12. The antenna of claim 1, wherein a length of the radiation element is less than 0.1-wavelength of a central operating frequency of the antenna.

13. A mobile communication device, comprising:

a substrate;

a ground plane, disposed on the substrate, the ground plane defining, and at least partially surrounding, a non-ground region on the substrate;

a radiation element, disposed on the substrate and in the non-ground region; and

a resonant circuit, disposed on the substrate and in the non-ground region, wherein the resonant circuit is coupled between a signal and the radiation element, and a ground resonance is excited through the resonant circuit.
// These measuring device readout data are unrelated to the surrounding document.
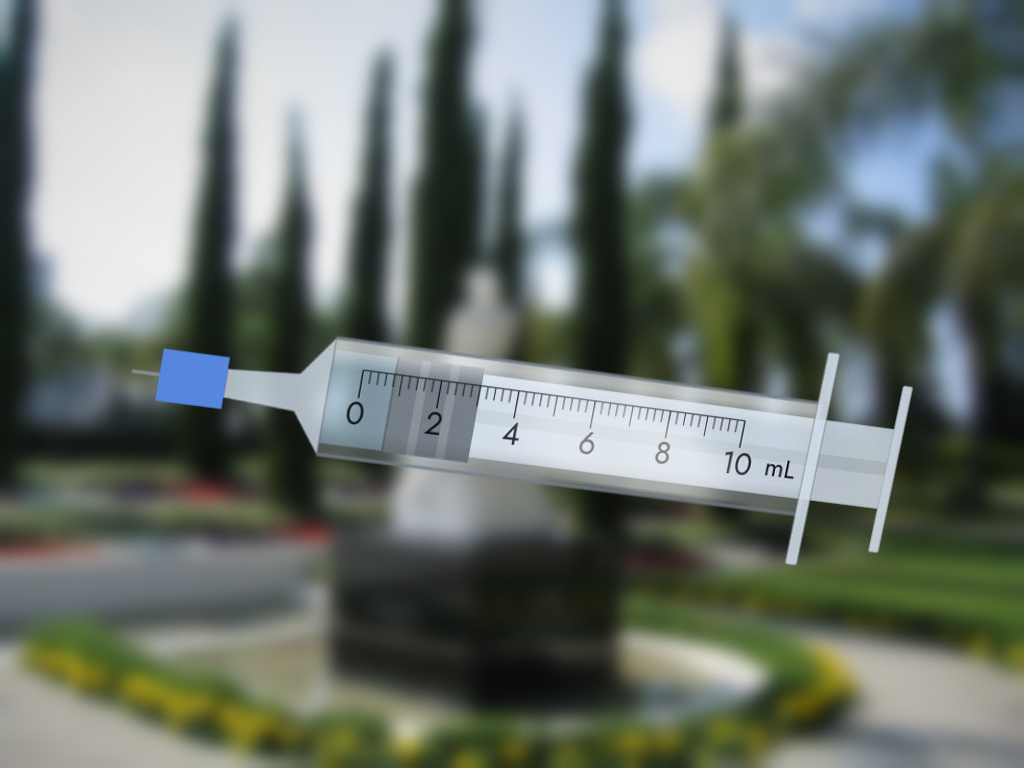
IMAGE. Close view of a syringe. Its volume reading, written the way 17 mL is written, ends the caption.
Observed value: 0.8 mL
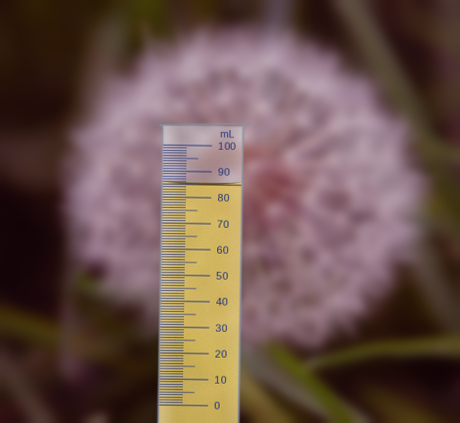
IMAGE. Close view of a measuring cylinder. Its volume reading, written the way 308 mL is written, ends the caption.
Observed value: 85 mL
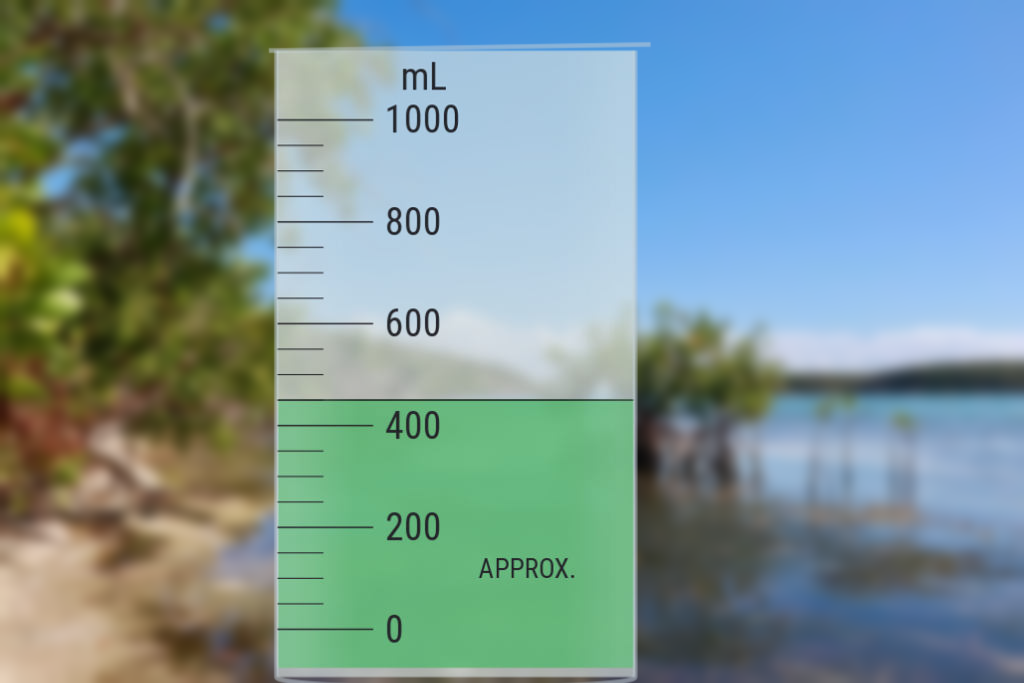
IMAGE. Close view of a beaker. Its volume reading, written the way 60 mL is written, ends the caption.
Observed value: 450 mL
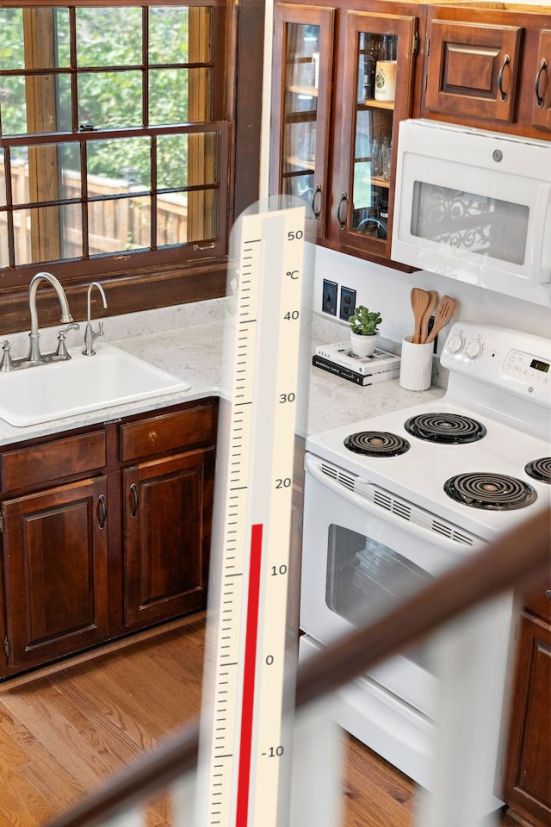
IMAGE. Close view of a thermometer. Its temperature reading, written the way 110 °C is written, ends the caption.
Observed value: 15.5 °C
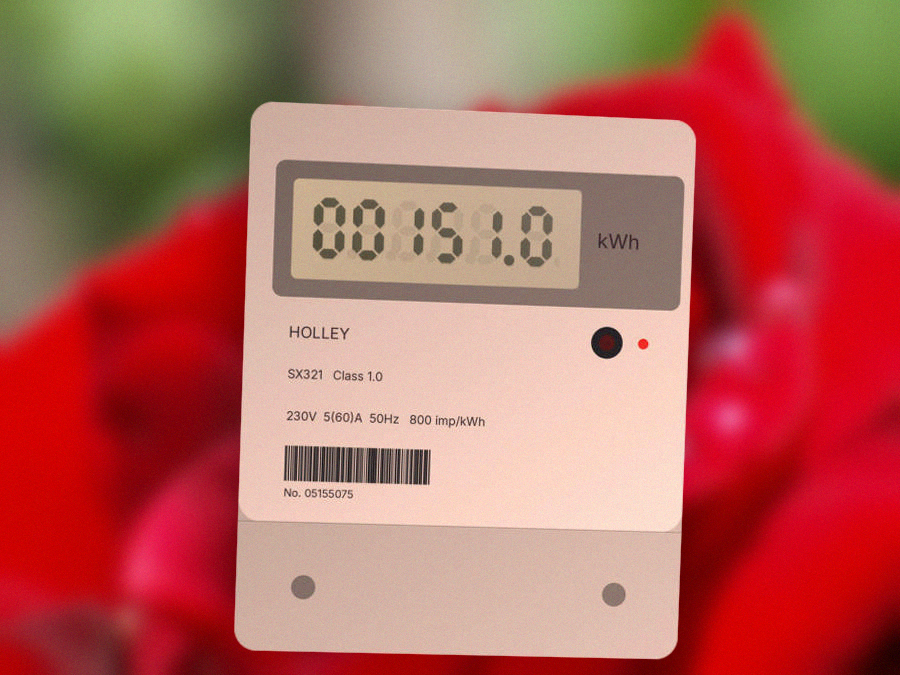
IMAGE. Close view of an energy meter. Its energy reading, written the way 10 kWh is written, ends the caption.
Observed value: 151.0 kWh
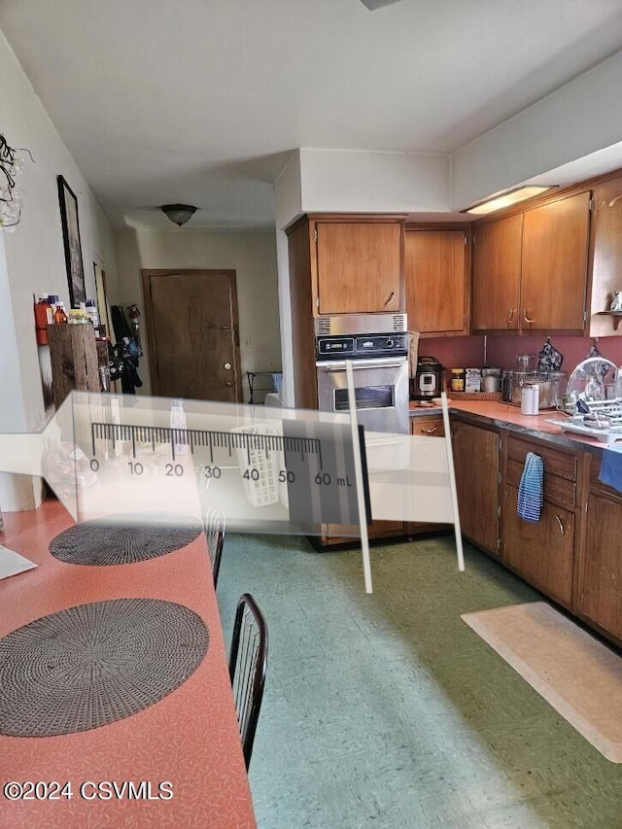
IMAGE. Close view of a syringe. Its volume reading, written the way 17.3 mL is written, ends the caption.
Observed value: 50 mL
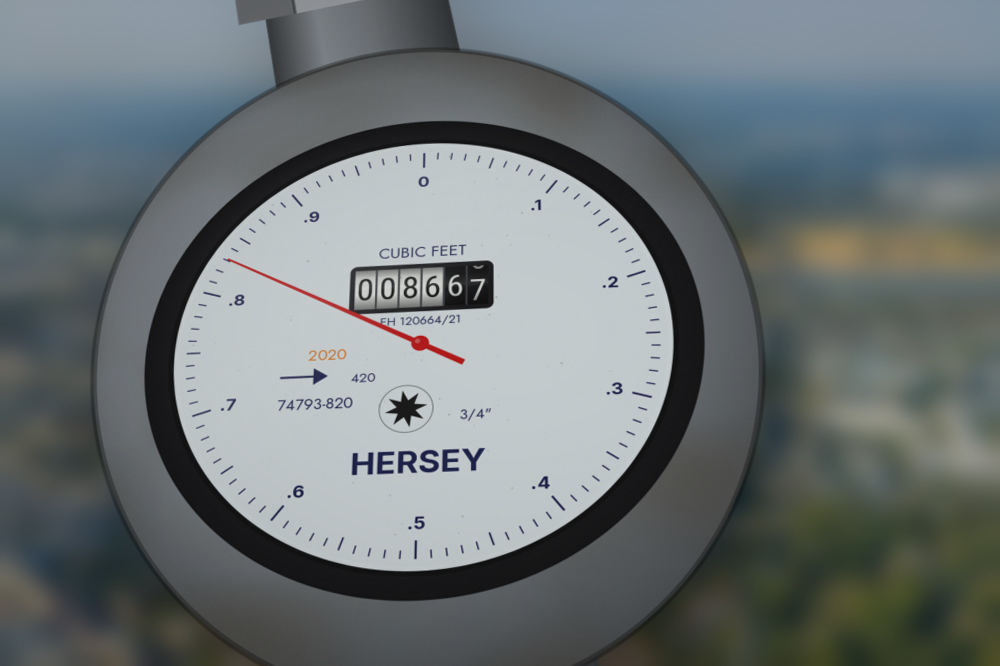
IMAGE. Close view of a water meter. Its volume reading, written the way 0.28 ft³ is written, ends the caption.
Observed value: 8666.83 ft³
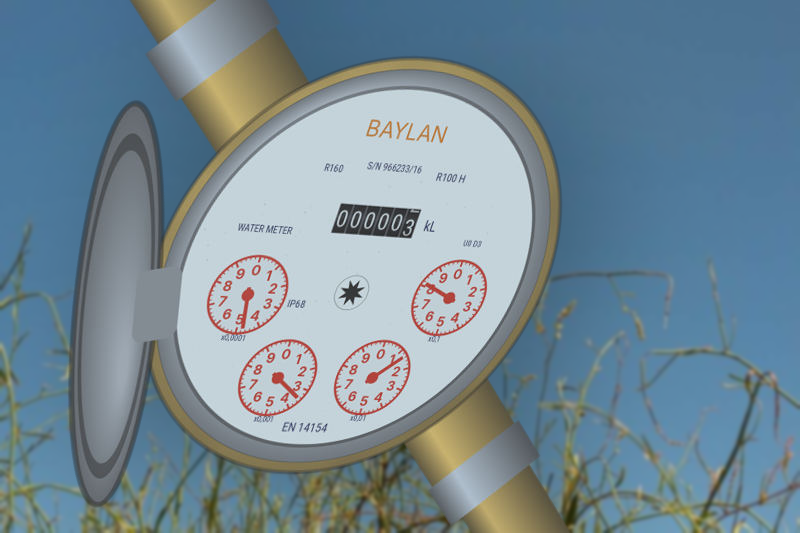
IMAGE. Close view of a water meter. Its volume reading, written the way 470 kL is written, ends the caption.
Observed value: 2.8134 kL
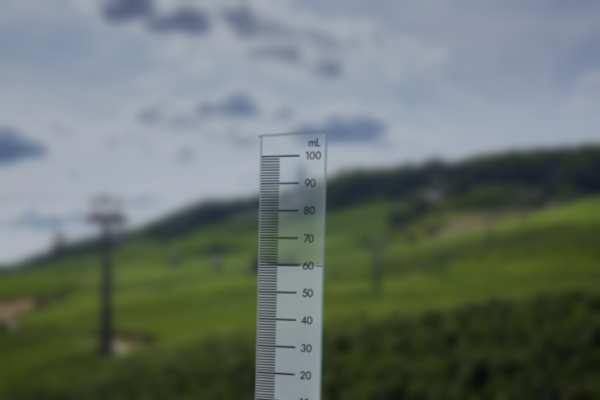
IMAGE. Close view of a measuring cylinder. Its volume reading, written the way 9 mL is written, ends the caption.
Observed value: 60 mL
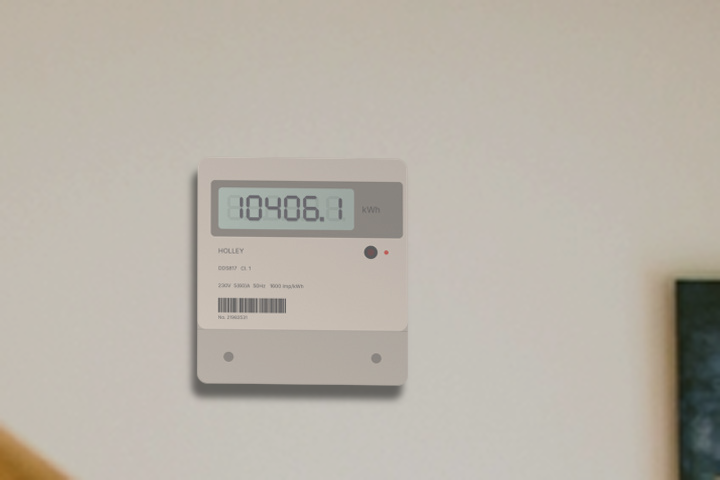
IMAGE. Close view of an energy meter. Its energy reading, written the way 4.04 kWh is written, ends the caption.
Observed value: 10406.1 kWh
14. The mobile communication device of claim 13, wherein the radiation element is at least one of I-shaped, J-shaped or L-shaped.

15. The mobile communication device of claim 13, wherein the resonant circuit comprises a capacitive element and an inductive element arranged in series with one another or arranged in parallel with one another.

16. The mobile communication device of claim 13, wherein the resonant circuit is coupled to an end portion of the radiation element.

17. The mobile communication device of claim 13, wherein the resonant circuit is coupled to a central portion of the radiation element.

18. The mobile communication device of claim 13, wherein one end of the radiation element is coupled to the ground plane.

19. The mobile communication device of claim 13, wherein the ground plane, radiation element, and resonant circuit are optimized for global positioning satellite (GPS) frequencies.

20. The mobile communication device of claim 13, wherein a length of the radiation element is less than 0.1-wavelength of a central operating frequency of the antenna.